AnyTalker: Scaling Multi-person Talking Video Generation with Interactivity Refinement
Technique Report Code
We propose AnyTalker, an audio-driven framework for generating multi-person talking videos. It features a flexible multi-stream structure to scale identities while ensuring seamless inter-identity interactions.
Recently, multi-person video generation has started to gain prominence. While a few preliminary works have explored audio-driven multi-person talking video generation, they often face challenges due to the high costs of diverse multi-person data collection and the difficulty of driving multiple identities with coherent interactivity. To address these challenges, we propose AnyTalker, a multi-person generation framework that features a flexible multi-stream processing architecture. Specifically, we extend Diffusion Transformer's attention block with a novel identity-aware attention mechanism that iteratively processes identity–audio pairs, enabling the drivable IDs to scale arbitrarily. Besides, training multi-person generative models demands massive multi-person data. Our proposed training pipeline depends solely on single-person videos to learn multi-person speaking patterns and refines interactivity with only a few real multi-person clips.
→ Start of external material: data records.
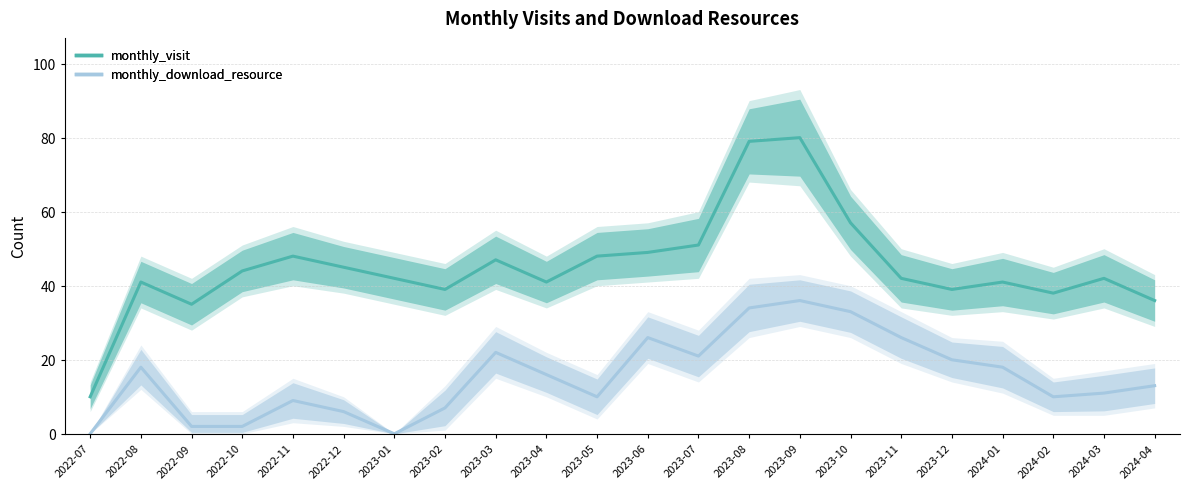

Reading right to left, transcribe all the data shown in this chart.

monthly_visit: 36	42	38	41	39	42	57	80	79	51	49	48	41	47	39	42	45	48	44	35	41	10
monthly_download_resource: 13	11	10	18	20	26	33	36	34	21	26	10	16	22	7	0	6	9	2	2	18	0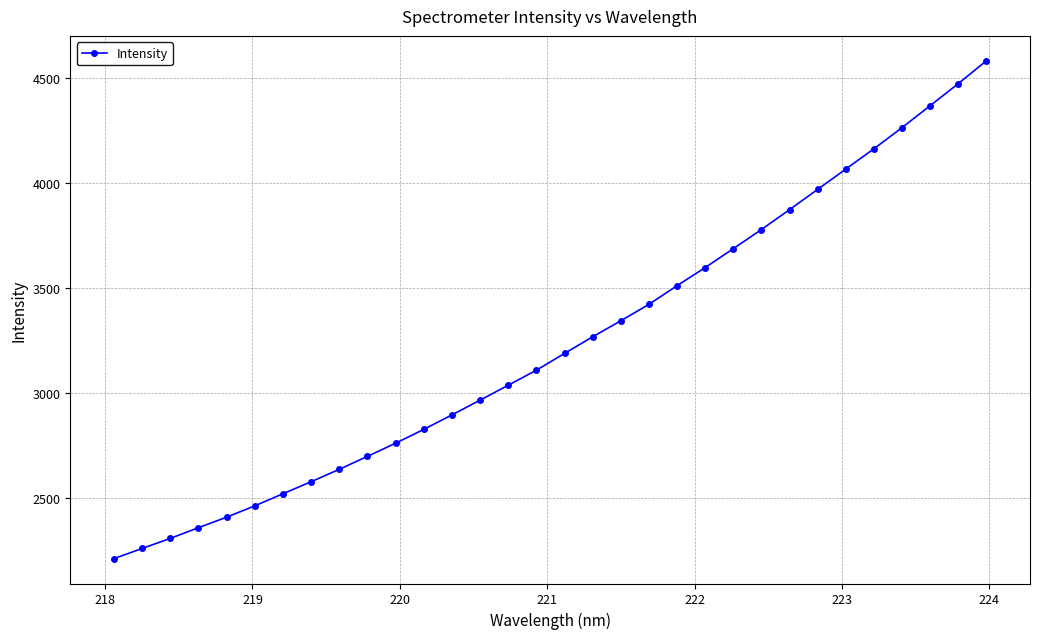

What is the average value?

3238.2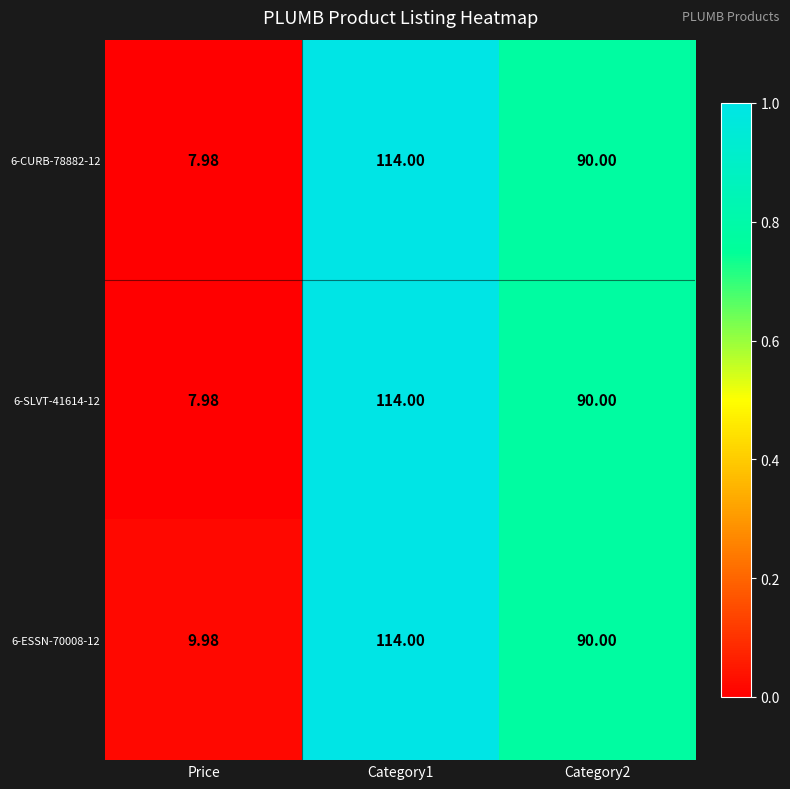

How many categories are shown in the chart?

3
Furthermore, we contribute a targeted metric and dataset designed to evaluate the naturalness and interactivity of the generated multi-person videos. Extensive experiments demonstrate that AnyTalker achieves excellent lip synchronization, visual quality, and natural interactivity, striking a favorable balance between data costs and generation fidelity.
In this work, we introduce AnyTalker, an audio-driven framework for generating multi-person talking videos. It presents a novel multi-stream structure called Audio-Face Cross Attention Layer that enables identity scaling while guaranteeing seamless cross-identity interactions.
Some materials and video sources are derived from real videos. The generated content is for academic use only and commercial use is not permitted.